– Знаешь что? Это что-нибудь не так. Поеду я сама к этой Маше, поговорю с ней. Надо убедить ее, что не бросают людей на произвол судьбы. Одним словом, надо действовать.
Я покачала головой в раздумье.
– Вряд ли что-нибудь выйдет из этого, мама. Впрочем, попытаемся. Я отправлюсь с вами. Анюте ничего не говорите.
Серенький домик в переулке был все тот же, только железные драконы еще больше заржавели, дощечка с фамилией Марьи Платоновны потускнела, сады по сторонам домика разрослись гуще. В комнатах тоже ничто не изменилось: диван, стулья, цветы на окнах… Марья Платоновна теперь жила одна, а так как квартира ей была велика, то она отдавала комнаты жильцам.
Марья Платоновна поднялась нам навстречу и, прихрамывая, сделала несколько шагов.
Мне казалось, что я ее видела вчера. Белое лицо, широкий подбородок, на голове наколка, серые глаза навыкате смотрят непроницаемо.

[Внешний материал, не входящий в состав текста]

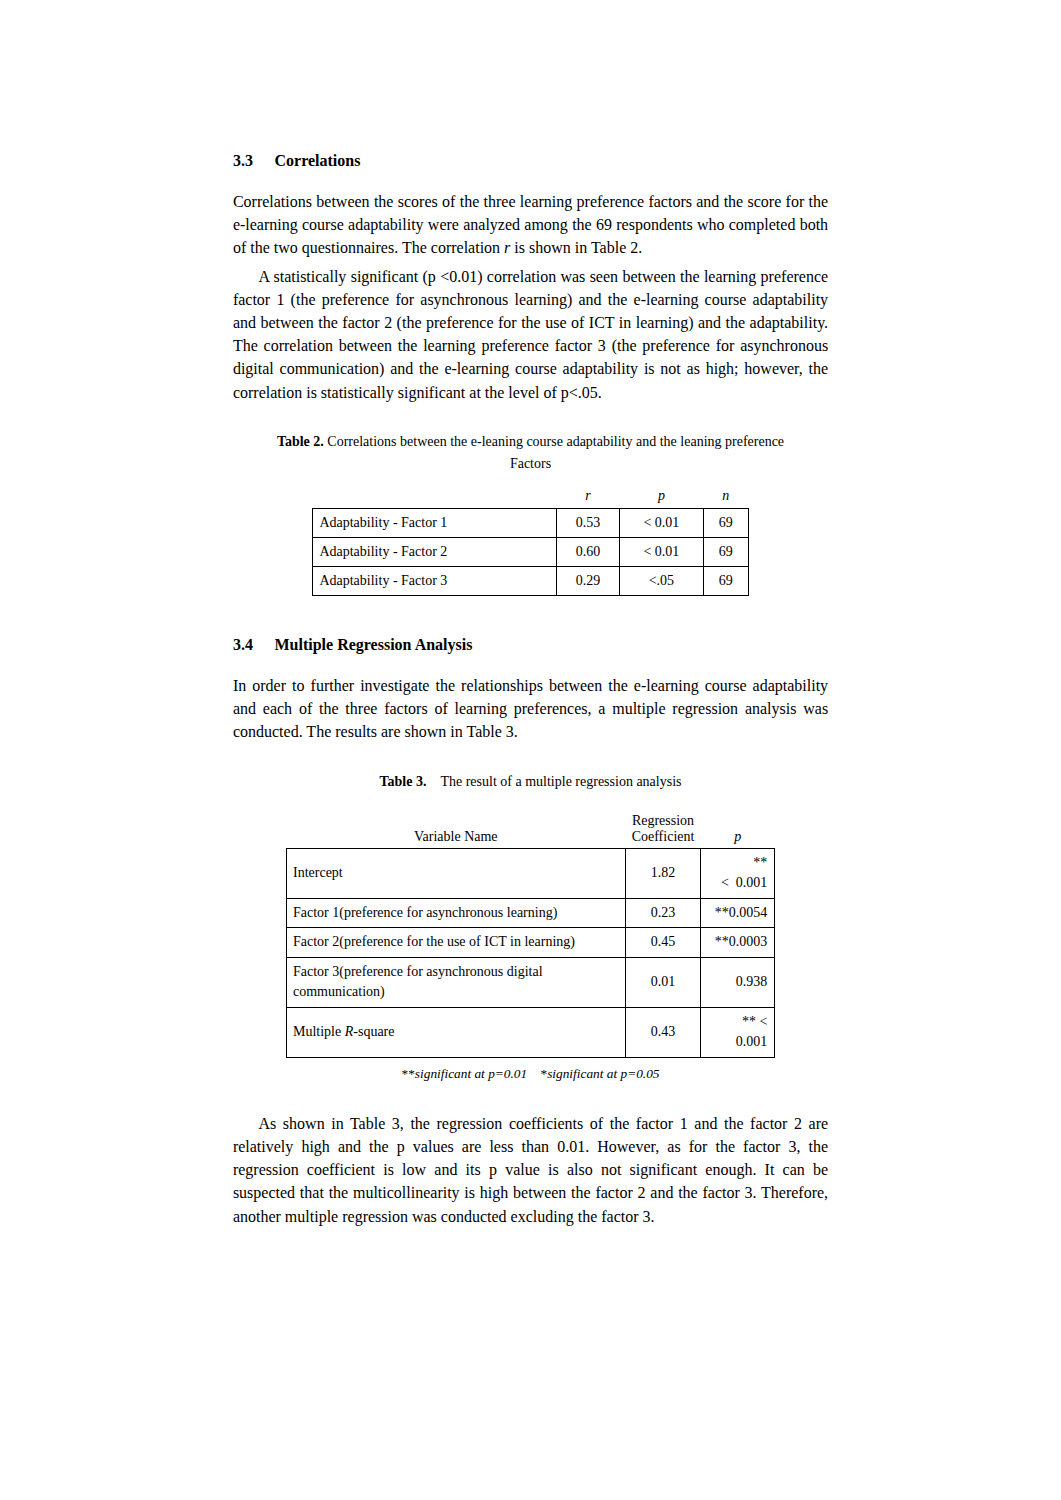3.3 Correlations
Correlations between the scores of the three learning preference factors and the score for the e-learning course adaptability were analyzed among the 69 respondents who completed both of the two questionnaires. The correlation r is shown in Table 2.
A statistically significant (p <0.01) correlation was seen between the learning preference factor 1 (the preference for asynchronous learning) and the e-learning course adaptability and between the factor 2 (the preference for the use of ICT in learning) and the adaptability. The correlation between the learning preference factor 3 (the preference for asynchronous digital communication) and the e-learning course adaptability is not as high; however, the correlation is statistically significant at the level of p<.05.
Table 2. Correlations between the e-leaning course adaptability and the leaning preference
Factors
| | r | p | n |
| --- | --- | --- | --- |
| Adaptability - Factor 1 | 0.53 | < 0.01 | 69 |
| Adaptability - Factor 2 | 0.60 | < 0.01 | 69 |
| Adaptability - Factor 3 | 0.29 | <.05 | 69 |
3.4 Multiple Regression Analysis
In order to further investigate the relationships between the e-learning course adaptability and each of the three factors of learning preferences, a multiple regression analysis was conducted. The results are shown in Table 3.
Table 3. The result of a multiple regression analysis
| Variable Name | Regression Coefficient | p |
| --- | --- | --- |
| Intercept | 1.82 | **< 0.001 |
| Factor 1(preference for asynchronous learning) | 0.23 | **0.0054 |
| Factor 2(preference for the use of ICT in learning) | 0.45 | **0.0003 |
| Factor 3(preference for asynchronous digital communication) | 0.01 | 0.938 |
| Multiple R -square | 0.43 | ** < 0.001 |
**significant at p=0.01 *significant at p=0.05
As shown in Table 3, the regression coefficients of the factor 1 and the factor 2 are relatively high and the p values are less than 0.01. However, as for the factor 3, the regression coefficient is low and its p value is also not significant enough. It can be suspected that the multicollinearity is high between the factor 2 and the factor 3. Therefore, another multiple regression was conducted excluding the factor 3.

– Извините, – сказала мачеха, рекомендуясь. – Имею удовольствие видеть Марью Платоновну Тэш? Я желала бы поговорить с вами.

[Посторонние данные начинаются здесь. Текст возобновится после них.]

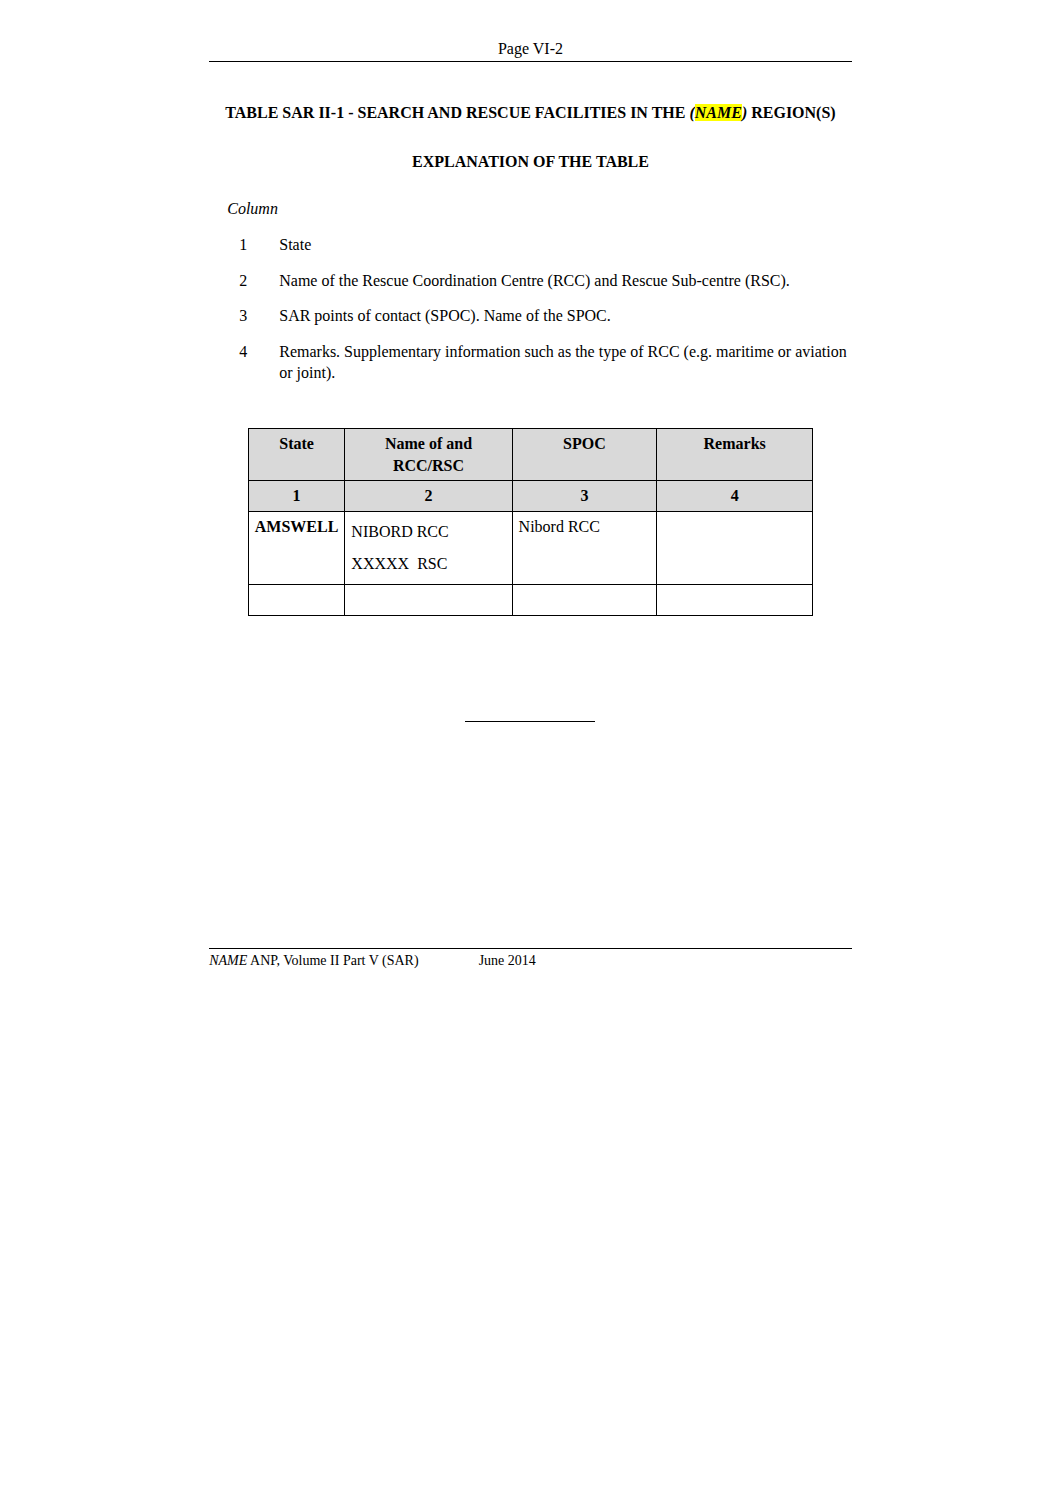Page VI-2
TABLE SAR II-1 - SEARCH AND RESCUE FACILITIES IN THE (NAME) REGION(S)
EXPLANATION OF THE TABLE
Column
1 State
2 Name of the Rescue Coordination Centre (RCC) and Rescue Sub-centre (RSC).
3 SAR points of contact (SPOC). Name of the SPOC.
4 Remarks. Supplementary information such as the type of RCC (e.g. maritime or aviation or joint).
| State | Name of and RCC/RSC | SPOC | Remarks |
| --- | --- | --- | --- |
| 1 | 2 | 3 | 4 |
| AMSWELL | NIBORD RCC XXXXX RSC | Nibord RCC | |
NAME ANP, Volume II Part V (SAR)
June 2014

– Секретно? – спросила Марья Платоновна хладнокровно и взглянула на меня. Меня она как будто не узнавала.
– Дело касается некоей Анюты Кузьминой, – поспешно прибавила мачеха.
Марья Платоновна и тут не выказала удивления.
– А-а! – протянула она. – В таком случае переговорить и здесь можно. Позвольте вас познакомить… – Она протянула руку направо. – Мой жилец, господин Бутлякин. Он нашему разговору не помешает, m-lle Кузьмину он знает хорошо.
Из-за покосившейся корзинки с горшками цветов поднялся очень упитанный молодой человек. Он яростно взмахнул волосами, сделал движение всем корпусом, как бы удерживая падающую одежду, и, наконец, подал нам руку.
Его шевелюра и оригинальное движение показались мне знакомыми, а в следующее мгновение я, к ужасу, открыла, что этот отъевшийся малый – волосатый юноша, который на злополучном бале Горляковых бил меня по рукам, отдавливал ноги и вообще омрачал мое существование. Я живо вспомнила и залу, и сухую Горлякову, и Петины шутки с Анютой. Нехорошим прошлым повеяло на меня. Нет ничего милее воспоминания о прошедших радостях, но зато все дурное, стыдное в прошлом ранит сердце глубоко даже при мимолетной мысли, и порою самое невинное делается на всю жизнь таким дурным воспоминанием.
Марья Платоновна обернулась к Бутлякину.
– Что же вы, Любим Иванович? Присядьте ближе. Вот сюда, на кресло.
Мне почудилось, что в серых выпуклых глазах хозяйки мелькнула нежность. Но, верно, это мне только почудилось.
Начался разговор. Мачеха горячилась. Г-жа Тэш, напротив, возражала спокойно и холодно.
– Но ведь согласитесь, – говорила мачеха, – что жестоко оставлять эту девушку без помощи, если ее постигло несчастие.
– Кого же вы в ее несчастии вините, сударыня? Ей дано образование, воспитание, она, можно сказать, стоит на своих ногах. Родители ее дали ей все, что могли. Они люди небогатые. Мои средства более чем скромны, и я, при желании, не могу помочь ей… Работать, работать и работать – вот что следует посоветовать этой жалкой девушке… Она ленива…
– Совсем не ленива! – вскрикнула мачеха. – Но как вы не понимаете, что ей, при ее наружности, невозможно сыскать труд, мало-мальски соответствующий ее воспитанию? Она убогая, ее призревать нужно, а не выгонять из дому!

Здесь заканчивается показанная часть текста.